He submitted the photograph to Atlanta Photography Group’s upcoming exhibit “Strange Times.” They’ve selected his photo, “Paddling to Paris,” to use on their promotional materials for the show.
“I posted the image just on social media and I got such weird responses from it, like, ‘that’s the weirdest image I’ve ever seen,’” Rausch said. “To me the image is just a normal image of how I kind of feel like right now—floating around, ready to go somewhere, but there’s nowhere to go.”
The Rausch’s moved to Florence, Ala., when Robert turned nine. They lived on a farm near Cloverdale where he was homeschooled.

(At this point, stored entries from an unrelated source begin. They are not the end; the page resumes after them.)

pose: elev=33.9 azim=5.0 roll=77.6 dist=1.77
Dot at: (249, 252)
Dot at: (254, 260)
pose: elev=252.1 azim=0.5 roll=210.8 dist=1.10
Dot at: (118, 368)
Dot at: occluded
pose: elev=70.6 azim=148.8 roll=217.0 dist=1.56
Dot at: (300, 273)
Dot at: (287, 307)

He went away for high school and college, then ended up out West in Los Angles.
After 20 years on the West coast, Rausch and his wife knew it was time to return.
“When I started having kids, I had my first two kids in LA, and I did not want them to grow up in LA,” Rausch said. “I really wanted to move back home… It’s a lovely town.”

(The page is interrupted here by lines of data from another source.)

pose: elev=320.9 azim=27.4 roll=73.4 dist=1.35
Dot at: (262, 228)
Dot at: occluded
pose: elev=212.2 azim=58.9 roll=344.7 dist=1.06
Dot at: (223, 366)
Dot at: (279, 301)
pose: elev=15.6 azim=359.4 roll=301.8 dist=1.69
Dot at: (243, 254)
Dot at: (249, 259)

In the same year the Rausch’s returned to Florence, fashion designers Billy Reid and Natalie Chanin moved back too.
Rausch’s list of clients includes Billy Reid and Alabama Chanin, two fashion power houses in his own backyard. It also features big names like Anthropologie, Garden & Gun Magazine, Elle Magazine, Hilton Hotels and Elton John.
Rausch shot Elton John 20 years ago, coincidently, right after he moved back to Florence.
“Elton was so nice and cordial and just made sure I got everything I needed,” Rasuch said. “He made me feel comfortable. I think he probably knew that I was a little bit nervous to meet him and to shoot him. He just made me feel right at home.”
With Florence as his base, Rausch continued to work in New York and Los Angles, but he also worked in the Nashville music scene and spent time in Atlanta.
“[Florence is] a lovely town,” Rausch said. “It’s an easy place to get to and from.”
Rausch owns his own design studio, GAS, in Tuscumbia, Ala., next door to friend and fellow artist Audwin McGee.
Originally, a friend suggested naming his studio “Ivy Green Studios” after Helen Keller’s birthplace. Another friend thought of “Green Acres Studios” as a nod to the 60s sitcom about a New York lawyer who moves to a small town.
“My wife heard that and she said, ‘Oh so you’re gonna call it GAS?’ She always called it GAS during the two years that we were up there trying to get the studio done,” Rasch said. “By the time it got done, my wife and everyone she talked to had started calling it GAS. And I hate the name, and it stuck. It’s an acronym for the name I hate even worse which is Green Acres Studios.”
At UNA, he teaches introduction to digital photography and introduction to studio photography.
Now that everyone carries a sophisticated camera in their pocket, their cell phone, Rausch sees the landscape of photography changing for the better. Although professional photographers are paid less today than they were ten years ago, he sees the art of photography coming into its own.
“The industry has kind of been turned upside down,” Rausch said. “You know, when photography first came around everyone thought ‘Painting is going to go away. Why would anyone paint a picture now when they could take a photograph?’ What really happened was painting came into its own. It started becoming abstract. It became this whole other field where no one ever thought painting would go. I feel like photography now is in the same place. It’s in the hands of everybody. Everybody’s in on what photography can do so I feel like now is really the time that photography will become what photography was meant to become.”
Interested in giving photography a try?
“Photography is one of those weird things that you can work in almost any field,” Rausch said. “Photography touches so many lives. Follow your heart and keep your voice.”